Recreation Passes: Recreation passes ranging from 1-6 nights, 2-7 days can now be purchased ahead of time online at recreation.gov, through the Recreation.gov mobile app, or onsite at the self-registration station located on the entrance road and Rockwell. Learn more.
Annual Passes: Annual passes can now be purchased using recreation.gov at go.usa.gov/xsQvb. Annual passes will continue to be available for purchase through the mail by calling the Little Sahara Visitor Center when open (435-433-5960), the BLM Fillmore Field Office (435-743-3100), or the BLM West Desert District Office (801-320-8300).
Visitors who purchase annual passes on recreation.gov must present the QR Code to the BLM at the Visitor Center, Fillmore Field Office, or Salt Lake Field Office to get a vehicle sticker.
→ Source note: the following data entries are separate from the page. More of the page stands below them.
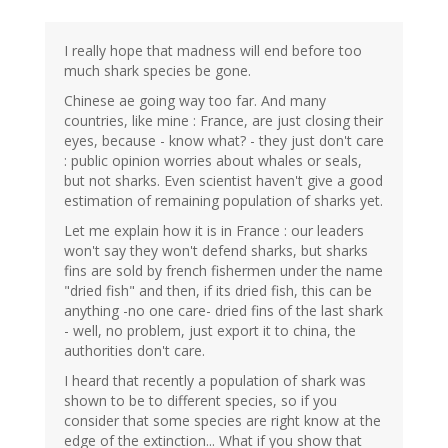
I really hope that madness will end before too
much shark species be gone.
Chinese ae going way too far. And many
countries, like mine : France, are just closing their
eyes, because - know what? - they just don't care
: public opinion worries about whales or seals,
but not sharks. Even scientist haven't give a good
estimation of remaining population of sharks yet.
Let me explain how it is in France : our leaders
won't say they won't defend sharks, but sharks
fins are sold by french fishermen under the name
"dried fish" and then, if its dried fish, this can be
anything -no one care- dried fins of the last shark
- well, no problem, just export it to china, the
authorities don't care.
I heard that recently a population of shark was
shown to be to different species, so if you
consider that some species are right know at the
edge of the extinction... What if you show that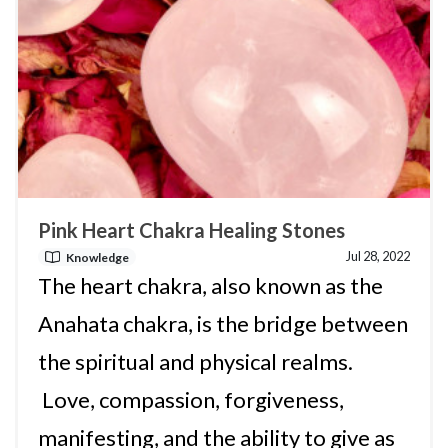
Pink Heart Chakra Healing Stones
Jul 28, 2022
Knowledge
The heart chakra, also known as the
Anahata chakra, is the bridge between
the spiritual and physical realms.
Love, compassion, forgiveness,
manifesting, and the ability to give as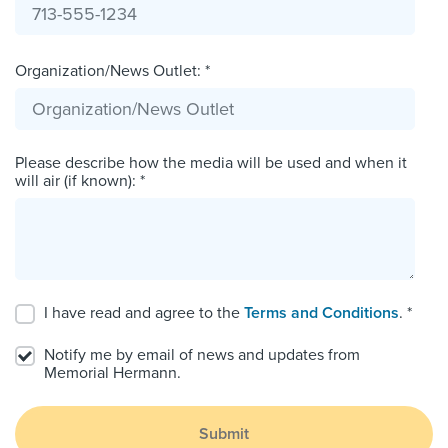
Organization/News Outlet: *
Please describe how the media will be used and when it
will air (if known): *
I have read and agree to the
Terms and Conditions
. *
Notify me by email of news and updates from
Memorial Hermann.
Submit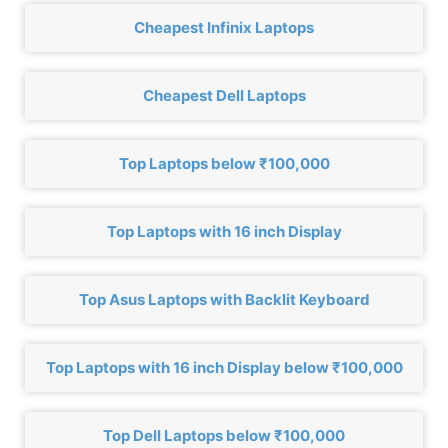
Cheapest Infinix Laptops
Cheapest Dell Laptops
Top Laptops below ₹100,000
Top Laptops with 16 inch Display
Top Asus Laptops with Backlit Keyboard
Top Laptops with 16 inch Display below ₹100,000
Top Dell Laptops below ₹100,000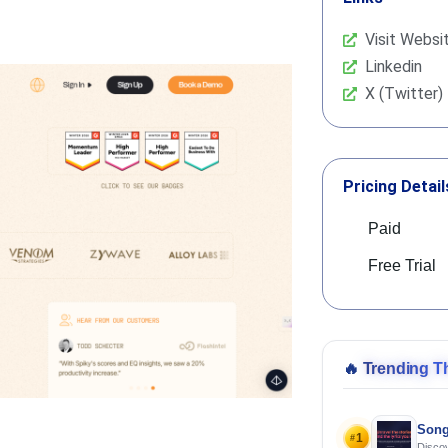
Visit Websi
Linkedin
X (Twitter)
Pricing Detail
Paid
Free Trial
🔥
Trending T
Song
1
#
Discov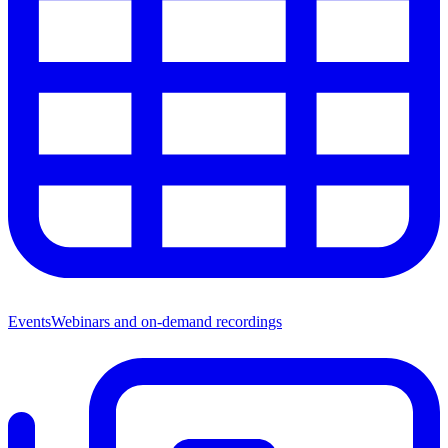
Events
Webinars and on-demand recordings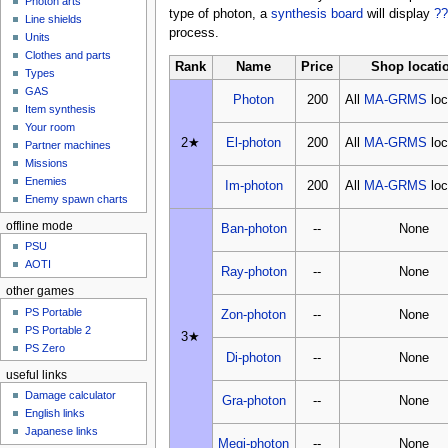
Photon arts
type of photon, a
synthesis board
will display
??
Line shields
process.
Units
Clothes and parts
Rank
Name
Price
Shop locati
Types
GAS
Photon
200
All
MA-GRMS
loc
Item synthesis
Your room
2★
El-photon
200
All
MA-GRMS
loc
Partner machines
Missions
Enemies
Im-photon
200
All
MA-GRMS
loc
Enemy spawn charts
offline mode
Ban-photon
--
None
PSU
AOTI
Ray-photon
--
None
other games
PS Portable
Zon-photon
--
None
PS Portable 2
3★
PS Zero
Di-photon
--
None
useful links
Damage calculator
Gra-photon
--
None
English links
Japanese links
Megi-photon
--
None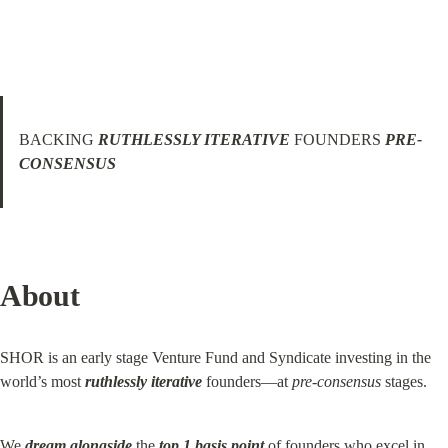
BACKING 
RUTHLESSLY ITERATIVE
 FOUNDERS 
PRE-
CONSENSUS
About
SHOR is an early stage Venture Fund and Syndicate investing in the 
world’s most 
ruthlessly iterative
 founders—at 
pre-consensus
 stages.
We 
dream alongside
 the 
top 1 basis point
 of founders who excel in 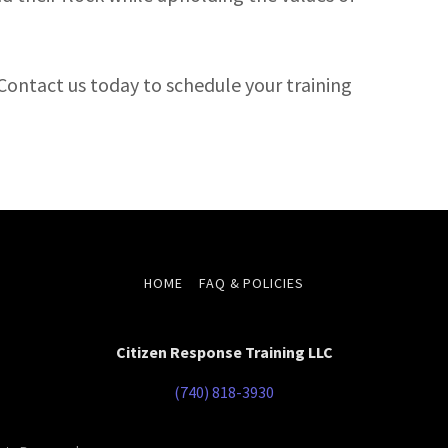
Contact us today to schedule your training
HOME
FAQ & POLICIES
Citizen Response Training LLC
(740) 818-3930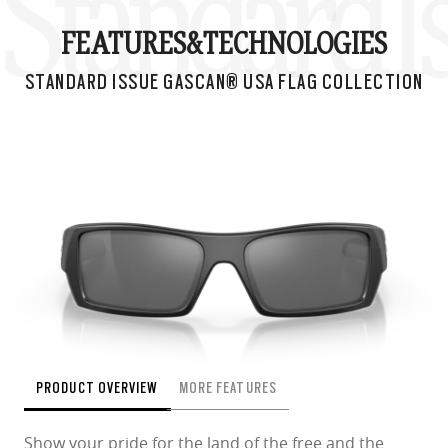
Standard I
FEATURES&
TECHNOLOGIES
STANDARD ISSUE GASCAN® USA FLAG COLLECTION
PRODUCT OVERVIEW
MORE FEATURES
Show your pride for the land of the free and the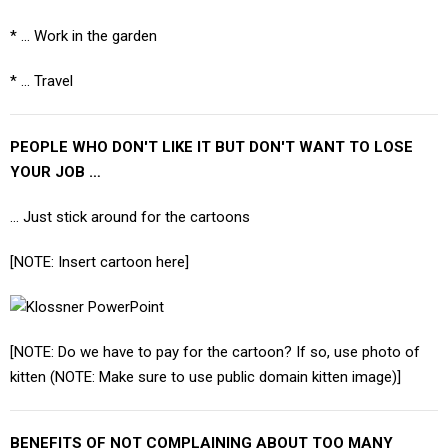
* ... Work in the garden
* ... Travel
PEOPLE WHO DON'T LIKE IT BUT DON'T WANT TO LOSE
YOUR JOB …
… Just stick around for the cartoons
[NOTE: Insert cartoon here]
[NOTE: Do we have to pay for the cartoon? If so, use photo of
kitten (NOTE: Make sure to use public domain kitten image)]
BENEFITS OF NOT COMPLAINING ABOUT TOO MANY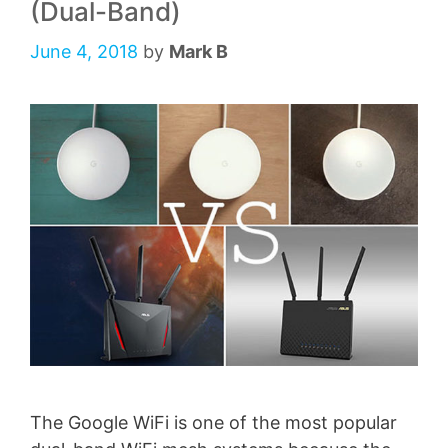
(Dual-Band)
June 4, 2018
by
Mark B
The Google WiFi is one of the most popular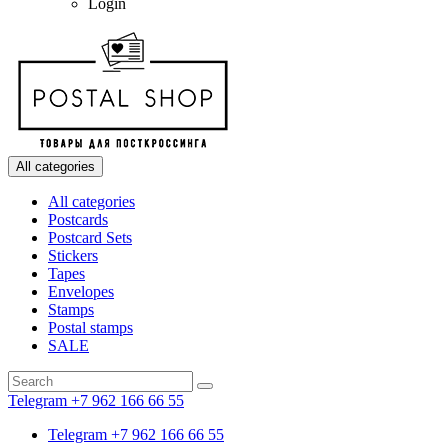
Login
All categories
All categories
Postcards
Postcard Sets
Stickers
Tapes
Envelopes
Stamps
Postal stamps
SALE
Telegram +7 962 166 66 55
Telegram +7 962 166 66 55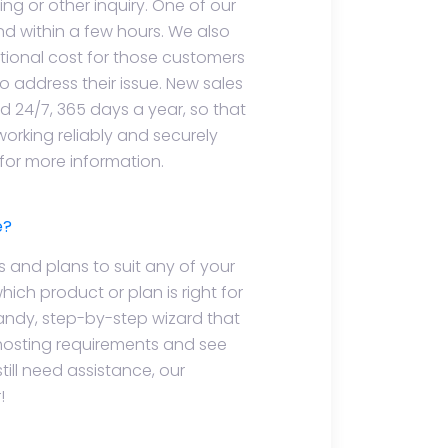
ling or other inquiry. One of our
d within a few hours. We also
ional cost for those customers
o address their issue. New sales
ed 24/7, 365 days a year, so that
working reliably and securely
 for more information.
e?
s and plans to suit any of your
hich product or plan is right for
handy, step-by-step wizard that
 hosting requirements and see
still need assistance, our
!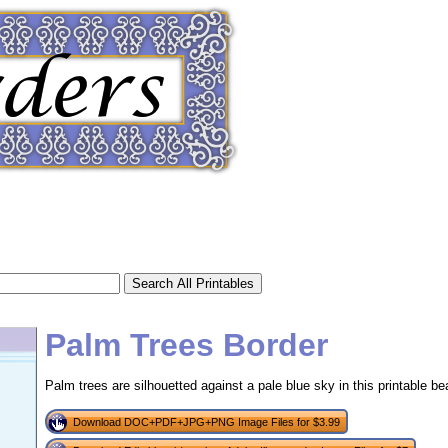
Palm Trees Border
Palm trees are silhouetted against a pale blue sky in this printable be
tional)
Download DOC+PDF+JPG+PNG Image Files for $3.99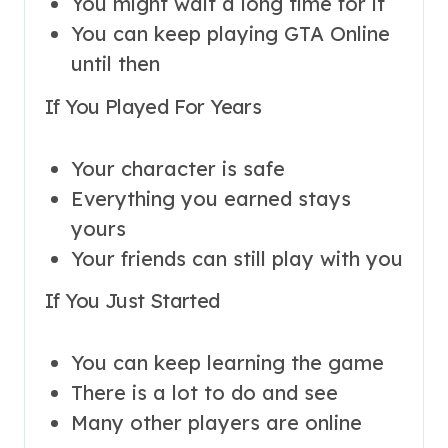
You might wait a long time for it
You can keep playing GTA Online
until then
If You Played For Years
Your character is safe
Everything you earned stays
yours
Your friends can still play with you
If You Just Started
You can keep learning the game
There is a lot to do and see
Many other players are online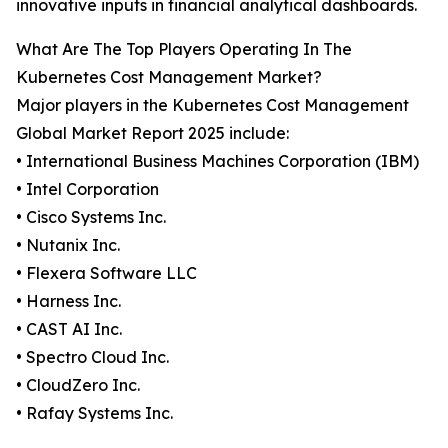
innovative inputs in financial analytical dashboards.
What Are The Top Players Operating In The
Kubernetes Cost Management Market?
Major players in the Kubernetes Cost Management
Global Market Report 2025 include:
• International Business Machines Corporation (IBM)
• Intel Corporation
• Cisco Systems Inc.
• Nutanix Inc.
• Flexera Software LLC
• Harness Inc.
• CAST AI Inc.
• Spectro Cloud Inc.
• CloudZero Inc.
• Rafay Systems Inc.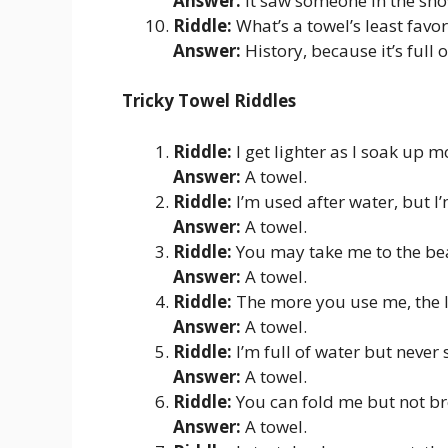
Answer:
It saw someone in the sho
Riddle:
What’s a towel’s least favor
Answer:
History, because it’s full o
Tricky Towel Riddles
Riddle:
I get lighter as I soak up 
Answer:
A towel.
Riddle:
I’m used after water, but I
Answer:
A towel.
Riddle:
You may take me to the bea
Answer:
A towel.
Riddle:
The more you use me, the l
Answer:
A towel.
Riddle:
I’m full of water but never 
Answer:
A towel.
Riddle:
You can fold me but not b
Answer:
A towel.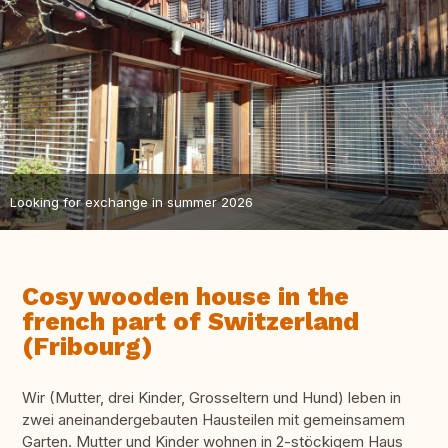
Looking for exchange in summer 2026
Cosy wooden house in the
french part of Switzerland
(Fribourg)
Wir (Mutter, drei Kinder, Grosseltern und Hund) leben in
zwei aneinandergebauten Hausteilen mit gemeinsamem
Garten. Mutter und Kinder wohnen in 2-stöckigem Haus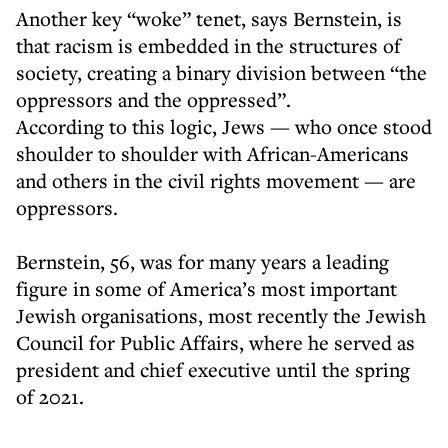
Another key “woke” tenet, says Bernstein, is
that racism is embedded in the structures of
society, creating a binary division between “the
oppressors and the oppressed”.
According to this logic, Jews — who once stood
shoulder to shoulder with African-Americans
and others in the civil rights movement — are
oppressors.
Bernstein, 56, was for many years a leading
figure in some of America’s most important
Jewish organisations, most recently the Jewish
Council for Public Affairs, where he served as
president and chief executive until the spring
of 2021.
The QR Code can also be printed and placed in the vehicle dashboard and is valid until a sticker is obtained.
Guest wifi is available in the Visitor Center parking lot (called LittleSaharaGuest) for visitors wanting to purchase a pass online through recreation.gov. The network is secure and locked for access only to recreation.gov.
Annual passes may also be purchased by utilizing the Little Sahara fee envelope onsite or filling out and mailing in the following:
Most of the sand at Little Sahara is the result of deposits left by the Sevier River, which once flowed into ancient Lake Bonneville 15,000 years ago. After the lake receded, the southwesterly winds that flow across the Sevier Desert picked up the exposed sand. Sand Mountain, in the middle of the dune field, deflected the wind upward, causing it to slow and drop its load of sand. Sand particles, composed mostly of quartz, fell downwind among the sagebrush and juniper around Sand Mountain, ultimately creating a 124 square-mile system of giant, free-moving sand dunes.
Rockwell Outstanding Natural Area
Looking for solitude and quiet recreation? Rockwell Outstanding Natural Area is a 6,000-acre, vehicle-free zone located on the northwest side of LSRA. The ecosystem provides habitat for a diverse array of plants and animals. Mule deer and antelope, 15 species of birds, the Desert Whipsnake and 8 other species of reptiles. Stands of juniper, sagebrush, grasses typical to the Great Basin, and an extremely rare variety of saltbush dot the landscape.